Wisconsin’s Black River cuts through an area of granite called the Driftless Area. The falling river first created an energy opportunity in an area blessed with a bounty of pine trees in the mid 1800s. Lumberman Jacob Spaulding founded Black River Falls, a town on the edge of the water running mad. river and dense forest. Starting in 1839, Spaulding and other lumbermen built mills to harvest the dense forest. When harnessed, restless river powered the mills. When not, the river over ran the town.
In 1847 the Black River swept them away. A robust cycle of building, flooding and rebuilding began. Hydro powered surges continually swept though the town taking wooden buildings down river. A fire joined the follies of floods burning the town to the ground in 1860. In 1911, another surge flooded Main Street taking the town’s wooden structures with it. Again the town rebuilt. Instead of felling trees, a modern material called concrete was mixed, poured and formed to rebuild buildings proudly standing today.
Even the one main concrete structure in the town fell victim to the 1911 flood. Built a few years before in 1908, the then super structure stood strong during the storm’s surge – too strong. Built without flood gates water building behind the dam became overwhelming. Desperate town folk dynamited the dam to release water pressure. Water swept parts of the dam and the town – once again – down river.
Needless to say, the designer of the 1908 dam was not invited back. A new engineer was hired to design a new dam when it was rebuilt in 1911. The job went to a man named Daniel W. Mead, a professor of engineering at the University of Wisconsin in Madison. Mead designed an early Art Deco dam that withstood a century of torrents from the Back River.

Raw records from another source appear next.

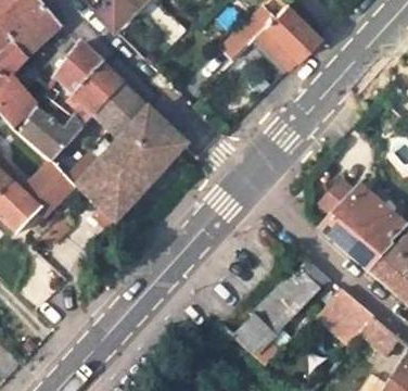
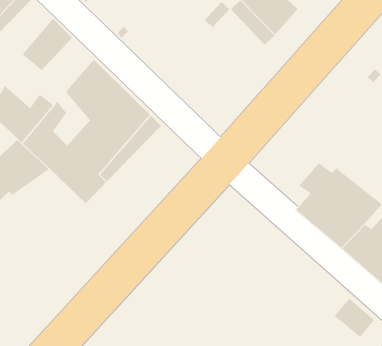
building: [68,61,122,127] -> none
building: [231,262,324,353] -> none
building: [315,289,373,345] -> none

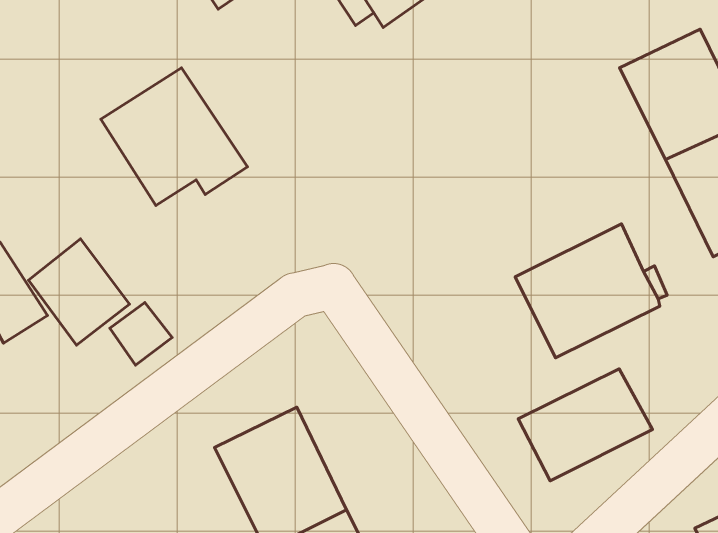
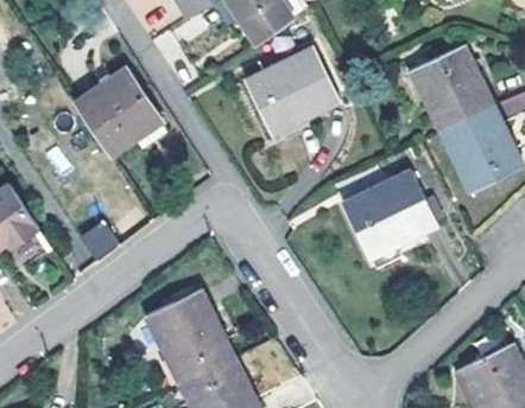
building: none -> [246,45,340,133]
building: [29,239,130,345] -> none
building: [518,369,653,481] -> none

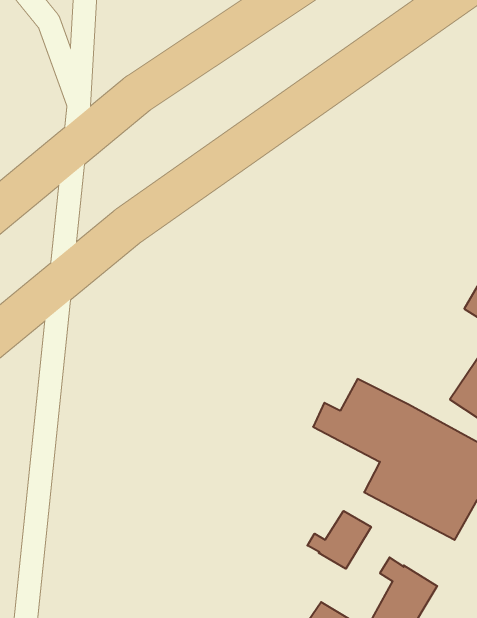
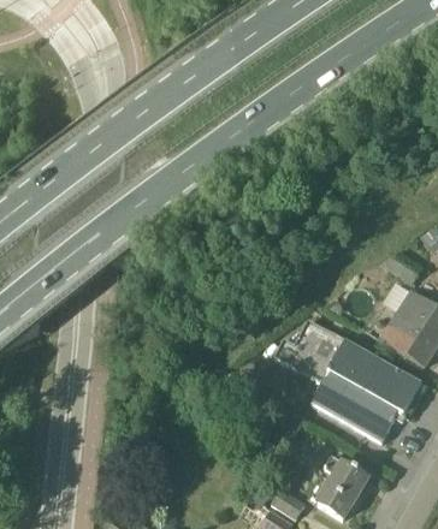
building: [307,511,371,569] -> none

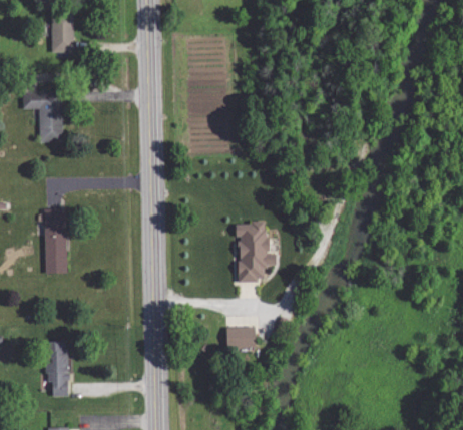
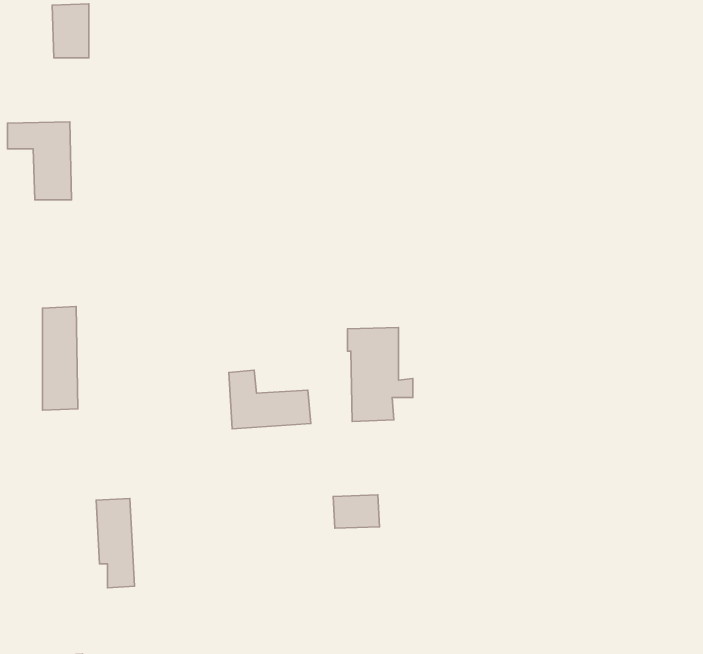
building: none -> [229,370,311,429]
building: [46,342,70,398] -> [96,499,135,588]

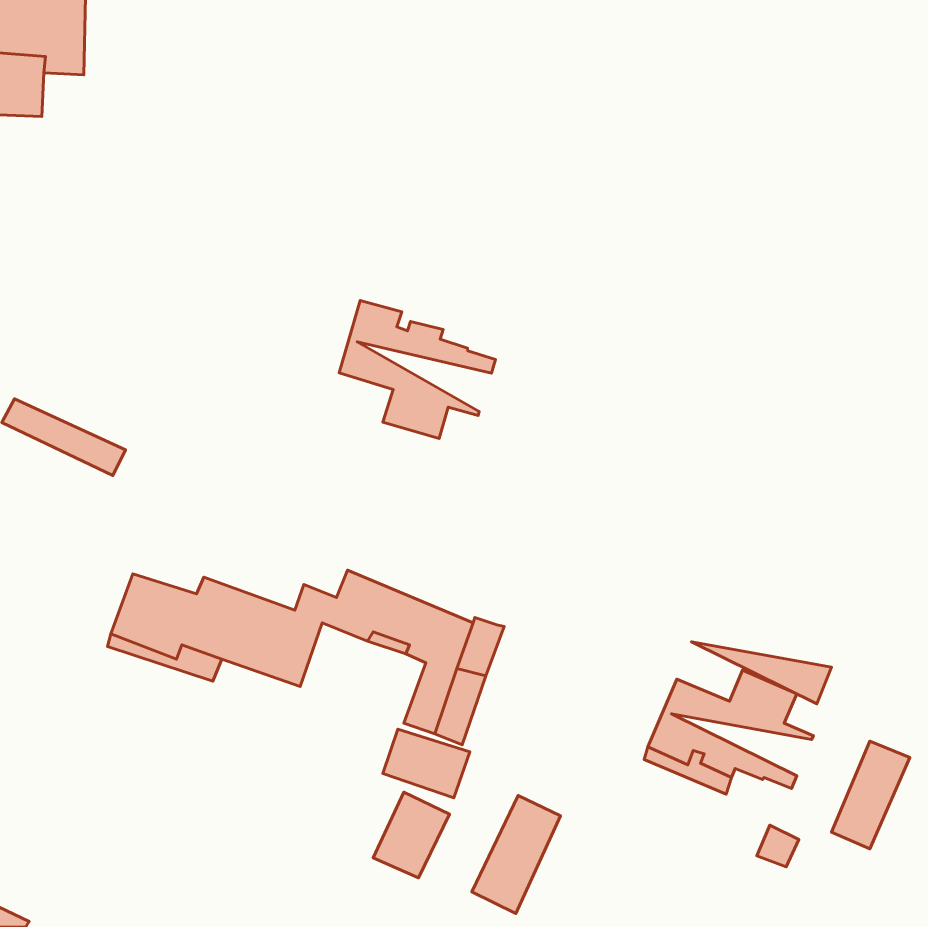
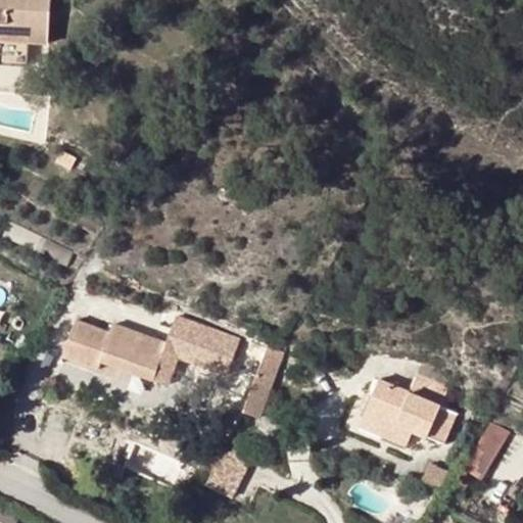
building: [339,301,495,438] -> none
building: [691,642,832,704] -> [377,400,456,435]
building: [383,729,470,798] -> none
building: [472,796,561,913] -> none

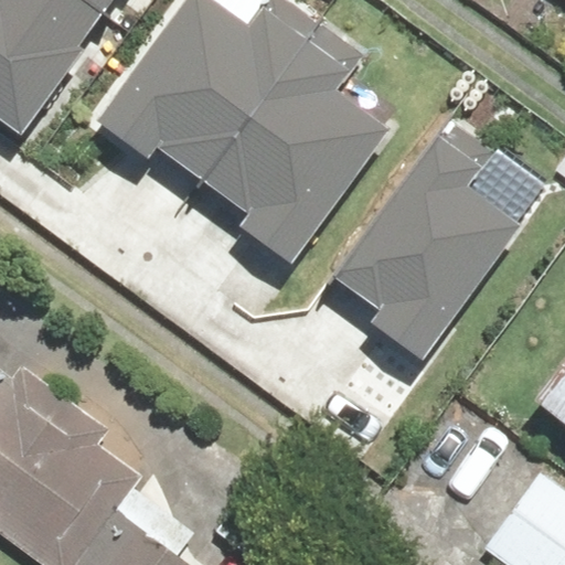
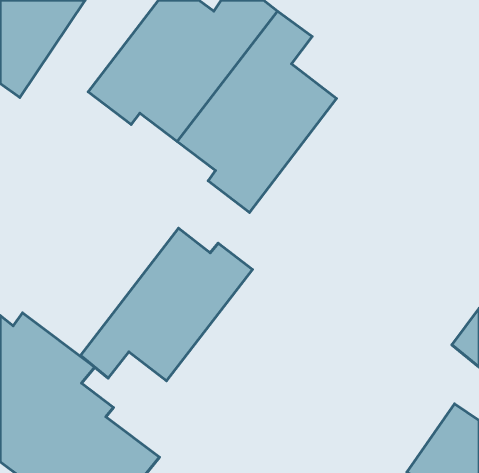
building: [332,121,521,358] -> none
building: none -> [80,228,253,381]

Today the Black River Fall’s dam is so critical to the town’s existence the townspeople taxed themselves millions to fund its rebuilding. This project is remarkable for what it is not. It’s not a federal project – although the loan to pay the bill was floated by the United States Department of Agriculture. It is not a state undertaking although it was built to state specifications. It’s all local. Built and paid for by town folk.